With the combination of an aging population and a primary care workforce shortage, there is a greater-than-ever need to explore innovative technology strategies that empower patients to be active participants in their health and health care.9,10 Primary care research is needed to inform the optimal use of these technologies to meet the tenets of the triple aim of better care, better quality, and lower cost.11,12 However, little is known about current research efforts related to the use of technology to engage patients and, more important, which barriers need to be overcome to optimize the use of such innovations. Technology has the potential to improve systems of care and health outcomes; therefore, further research is needed to inform the optimal implementation and evaluation of outcomes moving forward.8,13,14
Clinician acceptance has been shown to be a major factor in the uptake of new technologies in practice.15 In a prior survey of clinicians, while most felt positive about technology use for patient engagement, concerns about workload and patient safety also surfaced.16 While the issue of clinician attitudes toward technology use has been examined previously, to our knowledge, no studies have queried technology use and acceptance among those leading PBRNs. To address this gap in the literature, the purpose of this study was to assess the current use of and perceived barriers to patient engagement technologies within practice-based research among a sample of PRBN directors throughout the United States and Canada.
Methods
Data for this study were collected via the Council of Academic Family Medicine Educational Research Alliance's (CERA) 2015 survey of PBRN directors. CERA is a joint initiative of all 4 major US academic family medicine organizations (Society of Teachers of Family Medicine, North American Primary Care Research Group, Association of Departments of Family Medicine, and Association of Family Medicine Residency Directors). Detailed information about CERA has been published elsewhere.17 All procedures used in this study were approved by the American Academy of Family Physicians Institutional Review Board.
Data Collection Procedures
Between September and October 2015, PRBN directors (n = 102) identified within the Agency for Healthcare Research and Quality's PBRN registry received an electronic invitation to complete a 10-minute survey. The survey was introduced as part of an electronic message that included a personalized greeting, a letter signed by each CERA organization president, and a link to the survey. Nonrespondents were sent 3 follow-up E-mails encouraging participation. Five E-mail invitations were returned (“bounced back”) and 1 individual indicated that the PBRN was no longer active; therefore, the useable sample included a total of 96 PBRN directors. Overall, 54 PBRN directors completed the survey, yielding a 56% overall response rate.

^^^^^^^^

-- Directions --
1 – Answer these questions from the passage on patient engagement technologies:
(a) Which two concerns surfaced in the prior survey of clinicians?
(b) Which institutional review board approved the procedures used in the study?
(c) How many PBRN directors completed the survey?
2 – Write out, word for word, the part of the passage on patient engagement technologies that begins at the words "Data Collection Procedures" and stops after "overall response rate.".
The data that come after the passage on patient engagement technologies are not needed for any of the work here.

-- Source material --
^^^^^^^^

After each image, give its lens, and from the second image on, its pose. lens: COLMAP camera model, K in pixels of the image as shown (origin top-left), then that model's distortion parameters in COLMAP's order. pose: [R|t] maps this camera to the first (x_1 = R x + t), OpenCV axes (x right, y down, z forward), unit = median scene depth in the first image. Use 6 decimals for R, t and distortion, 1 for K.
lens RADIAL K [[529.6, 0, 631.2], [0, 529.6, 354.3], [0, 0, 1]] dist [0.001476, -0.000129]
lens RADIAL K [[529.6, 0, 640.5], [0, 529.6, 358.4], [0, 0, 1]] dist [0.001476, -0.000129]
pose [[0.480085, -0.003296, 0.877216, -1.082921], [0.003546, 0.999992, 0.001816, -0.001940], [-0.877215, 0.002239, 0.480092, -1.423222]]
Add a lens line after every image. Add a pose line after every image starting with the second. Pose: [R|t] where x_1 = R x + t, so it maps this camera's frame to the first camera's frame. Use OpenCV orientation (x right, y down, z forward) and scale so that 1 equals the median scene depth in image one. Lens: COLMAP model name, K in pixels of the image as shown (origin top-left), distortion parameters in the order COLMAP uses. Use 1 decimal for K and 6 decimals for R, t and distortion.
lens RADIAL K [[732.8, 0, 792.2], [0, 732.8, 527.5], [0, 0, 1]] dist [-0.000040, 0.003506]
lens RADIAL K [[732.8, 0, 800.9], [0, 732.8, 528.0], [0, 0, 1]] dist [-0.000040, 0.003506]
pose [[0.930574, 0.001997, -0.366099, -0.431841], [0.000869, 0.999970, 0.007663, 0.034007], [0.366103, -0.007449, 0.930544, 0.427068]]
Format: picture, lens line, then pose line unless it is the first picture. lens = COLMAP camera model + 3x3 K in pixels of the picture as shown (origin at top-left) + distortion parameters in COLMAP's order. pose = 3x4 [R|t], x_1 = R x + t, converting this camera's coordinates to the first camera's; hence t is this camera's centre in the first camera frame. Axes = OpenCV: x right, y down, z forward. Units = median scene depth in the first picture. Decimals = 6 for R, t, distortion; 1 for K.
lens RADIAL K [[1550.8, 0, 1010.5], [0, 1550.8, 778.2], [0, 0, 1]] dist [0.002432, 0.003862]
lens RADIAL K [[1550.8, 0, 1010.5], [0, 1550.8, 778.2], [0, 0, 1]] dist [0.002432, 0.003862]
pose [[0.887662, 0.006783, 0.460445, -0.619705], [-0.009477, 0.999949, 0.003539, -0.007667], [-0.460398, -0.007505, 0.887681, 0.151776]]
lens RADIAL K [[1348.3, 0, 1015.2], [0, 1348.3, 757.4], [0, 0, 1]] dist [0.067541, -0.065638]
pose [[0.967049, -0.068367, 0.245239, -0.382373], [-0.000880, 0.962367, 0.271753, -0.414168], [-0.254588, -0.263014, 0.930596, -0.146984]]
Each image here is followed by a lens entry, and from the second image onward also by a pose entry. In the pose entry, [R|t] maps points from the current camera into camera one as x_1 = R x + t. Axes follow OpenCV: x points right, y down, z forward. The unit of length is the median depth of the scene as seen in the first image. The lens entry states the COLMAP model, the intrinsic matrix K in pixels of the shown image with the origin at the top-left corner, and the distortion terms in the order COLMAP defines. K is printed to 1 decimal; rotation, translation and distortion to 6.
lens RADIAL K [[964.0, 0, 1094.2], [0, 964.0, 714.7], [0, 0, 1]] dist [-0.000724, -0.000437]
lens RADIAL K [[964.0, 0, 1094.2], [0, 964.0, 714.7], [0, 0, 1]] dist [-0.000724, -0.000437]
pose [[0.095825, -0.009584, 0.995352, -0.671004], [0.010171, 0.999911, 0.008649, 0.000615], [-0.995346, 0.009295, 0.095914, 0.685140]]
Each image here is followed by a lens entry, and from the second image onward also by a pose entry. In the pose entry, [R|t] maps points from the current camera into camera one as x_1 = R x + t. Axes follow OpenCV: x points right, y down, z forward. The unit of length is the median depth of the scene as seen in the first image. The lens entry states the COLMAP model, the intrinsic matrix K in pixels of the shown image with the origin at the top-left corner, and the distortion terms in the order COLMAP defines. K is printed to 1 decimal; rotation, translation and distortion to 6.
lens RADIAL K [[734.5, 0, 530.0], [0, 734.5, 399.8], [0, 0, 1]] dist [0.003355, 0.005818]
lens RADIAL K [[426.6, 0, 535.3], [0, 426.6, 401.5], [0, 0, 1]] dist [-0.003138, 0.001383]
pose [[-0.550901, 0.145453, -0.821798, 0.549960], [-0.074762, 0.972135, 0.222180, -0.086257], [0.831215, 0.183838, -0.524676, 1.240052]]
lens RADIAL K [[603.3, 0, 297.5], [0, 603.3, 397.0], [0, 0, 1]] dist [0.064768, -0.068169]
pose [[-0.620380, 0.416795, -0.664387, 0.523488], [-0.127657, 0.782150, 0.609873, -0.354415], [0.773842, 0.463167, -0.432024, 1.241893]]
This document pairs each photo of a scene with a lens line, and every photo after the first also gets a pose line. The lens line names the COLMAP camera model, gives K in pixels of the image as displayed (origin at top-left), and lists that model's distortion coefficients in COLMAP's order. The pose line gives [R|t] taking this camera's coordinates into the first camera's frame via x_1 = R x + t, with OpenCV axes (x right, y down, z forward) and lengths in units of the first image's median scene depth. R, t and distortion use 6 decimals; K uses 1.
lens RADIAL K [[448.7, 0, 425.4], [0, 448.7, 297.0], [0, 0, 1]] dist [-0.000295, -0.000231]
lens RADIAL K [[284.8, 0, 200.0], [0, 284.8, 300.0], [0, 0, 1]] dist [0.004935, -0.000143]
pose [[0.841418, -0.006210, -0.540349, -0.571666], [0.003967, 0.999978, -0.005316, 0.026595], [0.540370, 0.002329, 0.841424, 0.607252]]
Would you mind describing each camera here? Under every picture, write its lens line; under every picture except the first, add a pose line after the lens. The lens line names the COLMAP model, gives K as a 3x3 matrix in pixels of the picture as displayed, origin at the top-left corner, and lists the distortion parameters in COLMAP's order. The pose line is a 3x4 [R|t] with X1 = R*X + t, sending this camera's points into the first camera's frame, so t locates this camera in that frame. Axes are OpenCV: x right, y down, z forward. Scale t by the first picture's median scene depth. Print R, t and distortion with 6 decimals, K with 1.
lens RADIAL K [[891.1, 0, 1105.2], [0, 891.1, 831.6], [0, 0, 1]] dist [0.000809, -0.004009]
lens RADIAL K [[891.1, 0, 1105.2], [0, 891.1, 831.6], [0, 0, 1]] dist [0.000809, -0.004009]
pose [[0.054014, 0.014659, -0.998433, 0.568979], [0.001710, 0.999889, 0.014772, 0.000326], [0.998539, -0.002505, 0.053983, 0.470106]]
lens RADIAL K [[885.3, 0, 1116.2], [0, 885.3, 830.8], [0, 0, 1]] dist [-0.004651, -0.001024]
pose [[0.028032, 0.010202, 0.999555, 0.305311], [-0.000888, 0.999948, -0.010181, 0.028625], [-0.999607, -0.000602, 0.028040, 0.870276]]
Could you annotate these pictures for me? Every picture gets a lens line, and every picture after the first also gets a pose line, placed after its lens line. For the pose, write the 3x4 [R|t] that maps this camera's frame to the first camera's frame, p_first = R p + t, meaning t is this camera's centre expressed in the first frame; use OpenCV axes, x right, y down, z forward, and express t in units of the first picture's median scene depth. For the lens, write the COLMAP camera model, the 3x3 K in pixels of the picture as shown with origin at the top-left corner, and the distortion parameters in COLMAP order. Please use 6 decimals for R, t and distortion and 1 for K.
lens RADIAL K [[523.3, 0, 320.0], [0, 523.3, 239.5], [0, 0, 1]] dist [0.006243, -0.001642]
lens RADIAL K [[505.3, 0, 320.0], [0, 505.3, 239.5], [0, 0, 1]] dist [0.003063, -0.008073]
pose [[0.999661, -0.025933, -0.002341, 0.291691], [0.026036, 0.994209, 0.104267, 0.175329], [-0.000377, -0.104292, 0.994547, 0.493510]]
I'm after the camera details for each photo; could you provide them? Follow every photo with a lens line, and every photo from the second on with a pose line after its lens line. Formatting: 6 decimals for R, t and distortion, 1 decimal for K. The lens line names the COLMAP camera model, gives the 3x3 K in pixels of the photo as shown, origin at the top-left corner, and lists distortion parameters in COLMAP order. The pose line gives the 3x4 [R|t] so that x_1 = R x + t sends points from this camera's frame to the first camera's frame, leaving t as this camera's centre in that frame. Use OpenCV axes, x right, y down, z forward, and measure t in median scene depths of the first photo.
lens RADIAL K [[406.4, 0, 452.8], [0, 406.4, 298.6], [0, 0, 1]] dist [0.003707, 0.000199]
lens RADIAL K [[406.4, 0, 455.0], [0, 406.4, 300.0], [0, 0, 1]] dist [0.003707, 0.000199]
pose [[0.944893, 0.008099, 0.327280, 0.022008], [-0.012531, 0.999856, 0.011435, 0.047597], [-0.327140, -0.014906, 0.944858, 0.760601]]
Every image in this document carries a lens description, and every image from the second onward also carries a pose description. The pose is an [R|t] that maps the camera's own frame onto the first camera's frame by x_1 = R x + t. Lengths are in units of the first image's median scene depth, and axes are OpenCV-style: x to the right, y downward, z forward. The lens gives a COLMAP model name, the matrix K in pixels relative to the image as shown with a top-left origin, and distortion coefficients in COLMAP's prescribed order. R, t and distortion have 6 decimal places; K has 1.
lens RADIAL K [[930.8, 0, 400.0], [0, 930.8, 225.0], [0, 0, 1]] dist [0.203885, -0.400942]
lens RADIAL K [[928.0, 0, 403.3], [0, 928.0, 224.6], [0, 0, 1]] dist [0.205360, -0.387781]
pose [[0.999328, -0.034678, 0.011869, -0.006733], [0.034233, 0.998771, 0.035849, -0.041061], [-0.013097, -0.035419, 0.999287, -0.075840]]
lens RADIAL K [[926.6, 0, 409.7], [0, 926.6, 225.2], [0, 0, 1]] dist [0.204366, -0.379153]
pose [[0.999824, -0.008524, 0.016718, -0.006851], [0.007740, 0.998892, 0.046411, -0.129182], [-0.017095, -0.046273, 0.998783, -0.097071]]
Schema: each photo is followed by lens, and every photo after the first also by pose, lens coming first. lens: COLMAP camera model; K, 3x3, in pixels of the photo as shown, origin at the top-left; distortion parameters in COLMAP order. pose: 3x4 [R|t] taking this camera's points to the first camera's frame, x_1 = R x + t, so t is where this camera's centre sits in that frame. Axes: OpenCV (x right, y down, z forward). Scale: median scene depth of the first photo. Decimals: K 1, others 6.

^^^^^^^^

-- Answers for this exercise --
1 –
(a) Concerns about workload and patient safety.
(b) The American Academy of Family Physicians Institutional Review Board.
(c) 54.

2 –
Data Collection Procedures
Between September and October 2015, PRBN directors (n = 102) identified within the Agency for Healthcare Research and Quality's PBRN registry received an electronic invitation to complete a 10-minute survey. The survey was introduced as part of an electronic message that included a personalized greeting, a letter signed by each CERA organization president, and a link to the survey. Nonrespondents were sent 3 follow-up E-mails encouraging participation. Five E-mail invitations were returned (“bounced back”) and 1 individual indicated that the PBRN was no longer active; therefore, the useable sample included a total of 96 PBRN directors. Overall, 54 PBRN directors completed the survey, yielding a 56% overall response rate.